Although there will be no restoration of the cut, there could be half a billion in payments of pounds 5 per week for all families on Income Support. There will also be a new scheme costing about pounds 1bn which will pay up to 75 per cent of the childcare costs of the poorest families.
At present, childcare costs for up to two children under 12 are deducted from parents' earnings when they are being assessed for Family Credit. This means, for example, that a family with two children aged eight and 10 who bring home pounds 150 per week and pay pounds 50 for after-school care gets pounds 25 towards the cost. A family with four children aged three, seven, 13 and 17 earning pounds 300 per week but paying pounds 80 per week for a nursery place, plus pounds 20 for an out-of school club for the seven-year-old gets pounds 40. A single parent with a child under 11 earning pounds 120 per week and paying pounds 50 for child care gets an extra pounds 30.
Now Family Credit, payable to those earning up to pounds 13,000, is to be replaced by the Working Families' Tax Credit, payable to those earning up to pounds 20,000 according to some reports.
Under the new proposals families will receive rebates on their tax, either directly or in their pay packets. With a limit of possibly pounds 100 per week, they could receive help for one or two children on a sliding scale with smaller payments to the better-off. Details of how this sliding scale will work are not yet clear, but it seems likely that the first of the two families above might receive a contribution of up to pounds 37.50, an extra pounds 12.50 per week, while the second family might receive up to pounds 75, an extra pounds 35 per week.
The Government's new proposals are designed to help all poor families rather than singling out lone parents, although there is evidence that it costs more to bring up a child alone.

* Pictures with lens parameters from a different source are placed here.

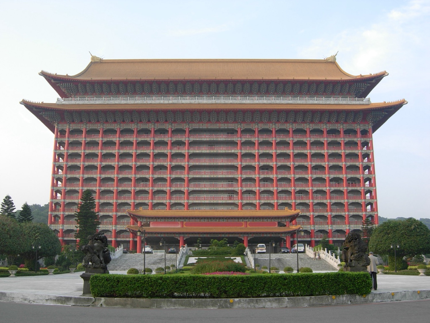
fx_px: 509
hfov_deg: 45.8
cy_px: 162
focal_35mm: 41
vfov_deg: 35.1
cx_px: 215
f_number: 3.6
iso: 50
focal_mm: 8.5
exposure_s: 1/108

Labour MPs who rebelled against cuts in lone-parent benefits welcomed the move, though. Audrey Wise, member for Preston, said the portents of the past few days were "very hopeful," She added: "I think we are going to be able to infer that the Government has listened, and I am in favour of governments who listen."
Figures published yesterday showed that the number of lone parents on Income Support fell by 40,000 in the year to last August, to 1.01 million.